Let us then be most happy for the smaller mercies in life and less so for the overstuffed goose that is modern Christmas. The higher we all get as we pretend to celebrate the birth of Jesus so the greater the fall, and we shall feel very sorry for ourselves once January starts to pull the blanket off us and watches us shiver in the cold. Our yule logs should be thin and modest this year and in between gulps of sherry, drunk in the safety of our own homes, we could share faint smiles and think ourselves lucky to be alive and, to some degree or other, kicking. We should walk with fear by our side at all times at the moment because it is fear and not hope that will keep us alive in December.
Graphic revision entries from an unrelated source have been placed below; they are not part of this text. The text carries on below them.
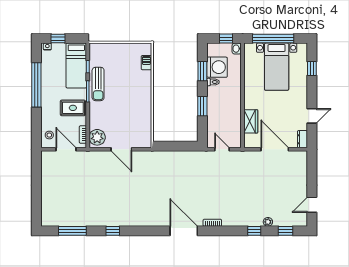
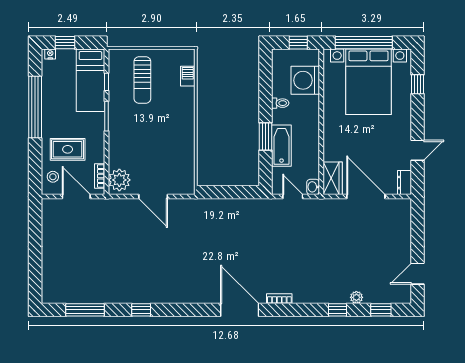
washbasin: (237, 49) -> (313, 187), moved
washing machine: (217, 67) -> (305, 80), moved, turned 180
bed with nightstands: (277, 67) -> (368, 82), width x1.36
window: (202, 71) -> (266, 88), removed
sun lounger: (98, 84) -> (142, 80), moved
rug: (73, 108) -> (68, 149), moved
bathtub: (214, 113) -> (281, 146), added
wardrobe: (251, 121) -> (333, 178), moved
It is also important not to be afraid of fear because it sharpens the senses and helps prepare for what’s next. Fear is our friend right now and only in the Spring, with a vaccine and some common sense in better supply might we look back and be glad we had a frugal, low profile, sensible Christmas in 2020. Shame that last bit won’t happen really– a great weakness of ours, mine included too, is that it is much easier to choose stupidity over fear.